We finally decided to have her try her hand (or, rather, her feet) at Wii Fit. I dusted off the board hibernating under our TV stand, put in a quartet of AA batteries, and powered up the game. After the on-screen board scolded me for being away for two years, it was off to the races for my daughter, who took her turns at hula-hoops, bubble gauntlets, soccer balls, and snowboarding. Yet even there it was clear that many of the games still lay beyond her abilities– she avalanched on the slopes, burst a lot of bubbles, and couldn’t hit a soccer ball to save her life. Yoga was a non-starter. (Oddly, though, she suddenly figured out how to use a real hula-hoop.)

It was clear after a week or so that Wii Fit wasn’t working. The physical demands of the game were still beyond where her motor skills were at that point, and she was getting frustrated enough that I figured I should find something more accessible for her, lest she burn out on games altogether.

Then one night, I put in Wii Sports.

It was a revelation. Baseball and tennis she grasped early on; bowling came later, once she got the button timing down.  he putting game in golf is still a project, but she’s driving well. (I’ve generally avoided boxing, given the logistics of putting on the nunchuck and my general fear that she’s going to flail her younger sister.) While I consistently thrash her in baseball, she’s gotten good enough to give me a run for my money in tennis, and on a few early occasions her unassuming “just throw it right down the line” bowling attack actually outscored my once-vaunted, now-rusty delivery. My form is better now– if not yet back to the lofty 2006 heights that included a mountaintop 300– but hers continues to be solid and can run a score creeping in on 200 when the stars are aligned. She is knocking on the door of pro status on bowling and is not far off the mark in tennis.

She’s been playing Wii Sports for a month now, and already we’re seeing fascinating changes in her that have implications beyond gaming. Her posture has improved while she stands to play the game, and her hand-eye coordination has grown to the point where she can make some genuinely wicked tennis volleys. If the hula-hoop/Wii Fit episode is any indication, I will be very curious to see what all this translates into athletically when we take to real sports in the front yard in the spring.
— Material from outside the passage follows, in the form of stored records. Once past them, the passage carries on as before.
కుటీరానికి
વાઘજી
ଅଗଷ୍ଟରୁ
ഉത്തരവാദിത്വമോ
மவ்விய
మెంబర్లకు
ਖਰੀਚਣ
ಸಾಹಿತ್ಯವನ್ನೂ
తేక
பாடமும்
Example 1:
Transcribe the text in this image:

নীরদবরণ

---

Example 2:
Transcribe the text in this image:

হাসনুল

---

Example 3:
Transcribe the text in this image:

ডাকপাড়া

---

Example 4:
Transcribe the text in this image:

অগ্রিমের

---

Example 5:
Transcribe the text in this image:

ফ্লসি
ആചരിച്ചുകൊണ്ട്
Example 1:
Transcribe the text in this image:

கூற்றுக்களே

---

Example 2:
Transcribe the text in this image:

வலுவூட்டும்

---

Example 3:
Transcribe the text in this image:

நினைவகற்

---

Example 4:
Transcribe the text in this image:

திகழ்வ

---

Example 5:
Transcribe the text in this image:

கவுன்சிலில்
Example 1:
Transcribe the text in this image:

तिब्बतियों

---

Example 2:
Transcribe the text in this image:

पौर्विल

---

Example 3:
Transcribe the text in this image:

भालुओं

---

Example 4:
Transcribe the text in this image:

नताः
Always, mindful of history, I cannot help but be aware of the timing of all of this. Wii is, for all intents and purposes, a past tense console. With Wii U well into its maiden year, I can’t imagine Nintendo’s 2006 experiment, much less Wii Sports itself, is getting much playtime in 2013.
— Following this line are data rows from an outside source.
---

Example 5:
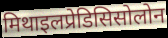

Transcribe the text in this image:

मिथाइलप्रेडिसिसोलोन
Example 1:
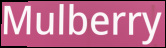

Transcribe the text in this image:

Mulberry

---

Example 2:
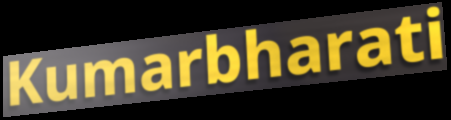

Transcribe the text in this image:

Kumarbharati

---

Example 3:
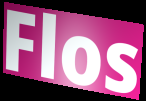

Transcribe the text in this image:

Flos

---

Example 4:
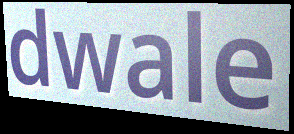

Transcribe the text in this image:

dwale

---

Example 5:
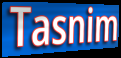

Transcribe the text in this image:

Tasnim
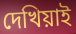
দেখিয়াই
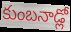
కుంబనాడ్లో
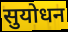
सुयोधन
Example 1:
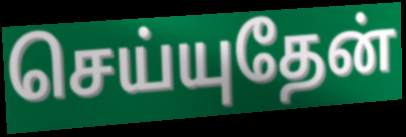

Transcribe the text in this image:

செய்யுதேன்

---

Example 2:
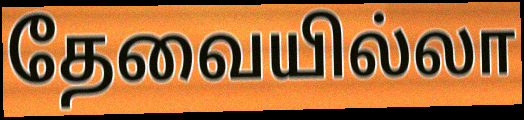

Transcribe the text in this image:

தேவையில்லா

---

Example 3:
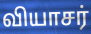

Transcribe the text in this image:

வியாசர்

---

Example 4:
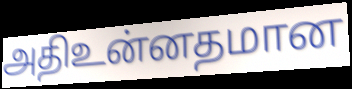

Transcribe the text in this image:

அதிஉன்னதமான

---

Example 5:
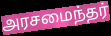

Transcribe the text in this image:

அரசமைந்தர்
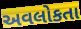
અવલોકતા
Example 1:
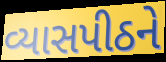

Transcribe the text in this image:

વ્યાસપીઠને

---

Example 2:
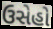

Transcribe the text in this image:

ઉસેહો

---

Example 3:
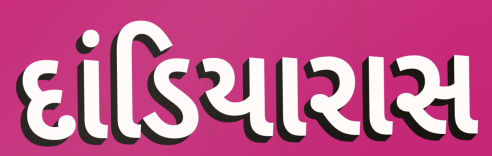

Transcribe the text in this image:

દાંડિયારાસ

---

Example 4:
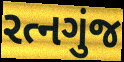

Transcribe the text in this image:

રત્નગુંજ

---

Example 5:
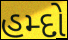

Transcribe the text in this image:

હમ્દો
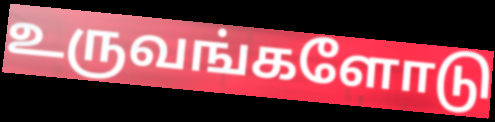
உருவங்களோடு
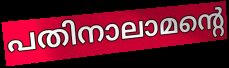
പതിനാലാമന്റെ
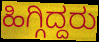
ಹಿಗ್ಗಿದ್ದರು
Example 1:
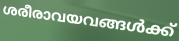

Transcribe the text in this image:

ശരീരാവയവങ്ങൾക്ക്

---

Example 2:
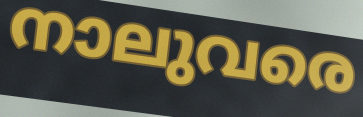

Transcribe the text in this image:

നാലുവരെ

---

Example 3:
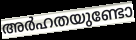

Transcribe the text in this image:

അർഹതയുണ്ടോ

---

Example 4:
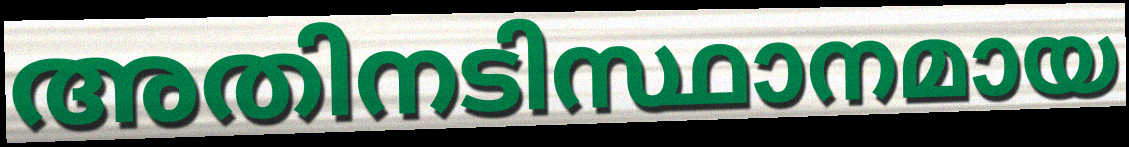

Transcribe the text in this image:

അതിനടിസ്ഥാനമായ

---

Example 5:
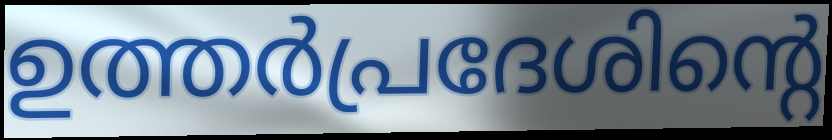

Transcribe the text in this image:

ഉത്തർപ്രദേശിന്റെ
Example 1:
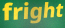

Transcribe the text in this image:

fright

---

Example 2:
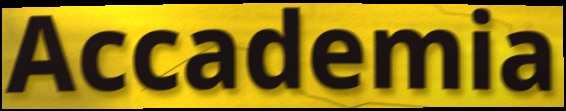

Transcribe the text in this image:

Accademia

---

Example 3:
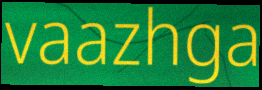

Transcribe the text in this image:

vaazhga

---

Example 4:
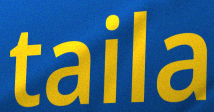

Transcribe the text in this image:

taila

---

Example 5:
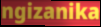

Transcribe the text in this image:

ngizanika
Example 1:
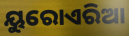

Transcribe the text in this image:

ୟୁରୋଏରିଆ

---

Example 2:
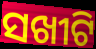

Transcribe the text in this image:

ସଖୀଟି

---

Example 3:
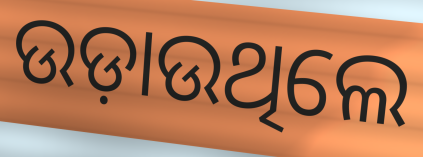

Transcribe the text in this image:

ଉଡ଼ାଉଥିଲେ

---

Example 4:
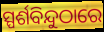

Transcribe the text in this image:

ସ୍ପର୍ଶବିନ୍ଦୁଠାରେ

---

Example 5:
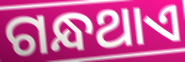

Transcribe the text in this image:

ଗନ୍ଧଥାଏ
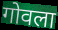
गोवला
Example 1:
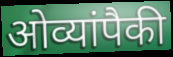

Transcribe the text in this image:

ओव्यांपैकी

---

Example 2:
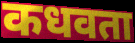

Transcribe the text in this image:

कधवता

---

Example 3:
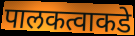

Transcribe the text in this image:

पालकत्वाकडे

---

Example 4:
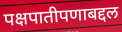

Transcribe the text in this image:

पक्षपातीपणाबद्दल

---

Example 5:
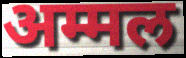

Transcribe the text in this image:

अम्मल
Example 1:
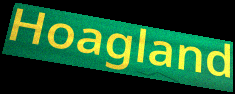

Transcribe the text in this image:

Hoagland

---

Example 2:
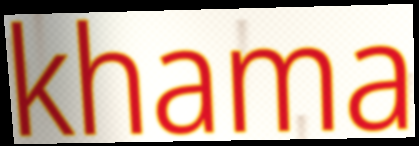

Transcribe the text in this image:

khama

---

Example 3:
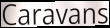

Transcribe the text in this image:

Caravans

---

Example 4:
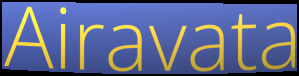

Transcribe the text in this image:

Airavata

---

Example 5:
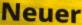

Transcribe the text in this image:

Neuer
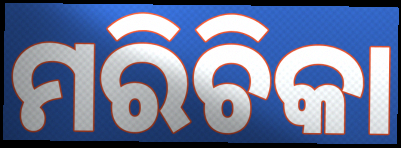
ମରିଚିକା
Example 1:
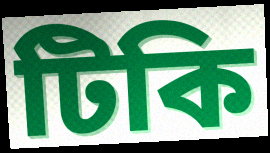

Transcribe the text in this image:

টিকি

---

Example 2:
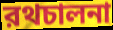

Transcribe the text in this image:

রথচালনা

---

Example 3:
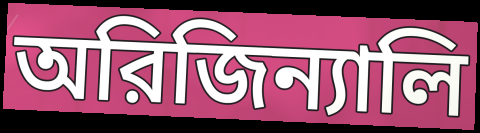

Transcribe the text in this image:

অরিজিন্যালি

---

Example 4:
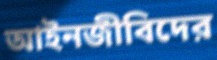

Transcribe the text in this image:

আইনজীবিদের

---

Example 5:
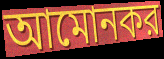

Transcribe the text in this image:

আমোনকর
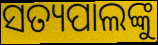
ସତ୍ୟପାଲଙ୍କୁ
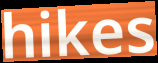
hikes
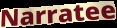
Narratee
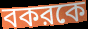
বকরকে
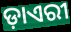
ଡ଼ାଏରୀ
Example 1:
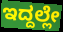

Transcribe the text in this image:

ಇದ್ದಲ್ಲೇ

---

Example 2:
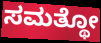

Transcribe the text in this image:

ಸಮತ್ಥೋ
Yet most evenings after dinner, my daughter asks to do just that. Together, we experience good father/daughter time, bowling and serving and pitching and having all the simple pleasures of a simple game. For her, it is magical, just as it was for so many when Wii debuted in homes six years ago.

And for me, too. It’s been so long since I’ve played– and it’s so infectious to be playing with someone coming into it for the first time– that I’ve rediscovered the sense of wonder that I had six years ago.
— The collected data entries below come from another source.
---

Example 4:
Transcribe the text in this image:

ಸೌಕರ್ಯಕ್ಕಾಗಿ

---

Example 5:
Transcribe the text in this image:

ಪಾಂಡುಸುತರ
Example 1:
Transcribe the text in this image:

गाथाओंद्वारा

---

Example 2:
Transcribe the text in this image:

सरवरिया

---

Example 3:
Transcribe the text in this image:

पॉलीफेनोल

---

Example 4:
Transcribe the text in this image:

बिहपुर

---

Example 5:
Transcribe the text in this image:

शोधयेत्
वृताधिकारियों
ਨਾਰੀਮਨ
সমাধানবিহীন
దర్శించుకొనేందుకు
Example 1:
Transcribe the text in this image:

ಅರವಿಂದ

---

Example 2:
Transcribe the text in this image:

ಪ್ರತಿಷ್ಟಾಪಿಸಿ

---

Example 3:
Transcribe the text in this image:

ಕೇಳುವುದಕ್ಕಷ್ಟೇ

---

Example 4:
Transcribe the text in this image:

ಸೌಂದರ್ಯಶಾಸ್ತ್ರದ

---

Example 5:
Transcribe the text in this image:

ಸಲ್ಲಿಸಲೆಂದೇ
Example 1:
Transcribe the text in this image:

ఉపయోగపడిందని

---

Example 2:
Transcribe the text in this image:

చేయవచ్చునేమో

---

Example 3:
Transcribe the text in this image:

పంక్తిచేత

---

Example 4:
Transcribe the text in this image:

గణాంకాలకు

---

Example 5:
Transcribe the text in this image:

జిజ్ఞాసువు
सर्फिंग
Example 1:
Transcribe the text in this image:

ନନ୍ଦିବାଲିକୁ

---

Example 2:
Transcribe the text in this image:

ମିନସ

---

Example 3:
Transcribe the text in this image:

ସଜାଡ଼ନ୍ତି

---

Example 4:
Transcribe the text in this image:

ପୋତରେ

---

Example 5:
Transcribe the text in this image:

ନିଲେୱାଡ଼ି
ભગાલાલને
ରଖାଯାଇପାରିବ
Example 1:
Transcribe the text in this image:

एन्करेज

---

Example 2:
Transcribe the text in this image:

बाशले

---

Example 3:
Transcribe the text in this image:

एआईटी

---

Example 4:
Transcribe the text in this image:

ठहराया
Wii has made a revival, and it’s a blast.

2 Responses to “Wii-vival”

  • 192 points
    Robin Wilde says...

    This is a nice story and it’s interesting to see when people come to a system a few years later than it launched and still find it fun.

    I saw an XKCD comic about a guy who plays video games on a five year delay – that is, when they’ve been out for five years they’re ‘new’ and he can play them, thus retaining the joy of improving technology but saving money in the process. I’ve had the idea of doing something similar, but having to write about new games gets in the way.

  • 849 points
    ejamer says...

    Having recently started playing Wii Sports again as a way to get some (very light) exercise during my lunch hour, it was interesting to read this report. The game has some rough edges – boxing isn’t good, putting doesn’t respond well – but is still fun and approachable.

    Somehow, I get the feeling there will be many classic games “rediscovered” on Wii years down the road.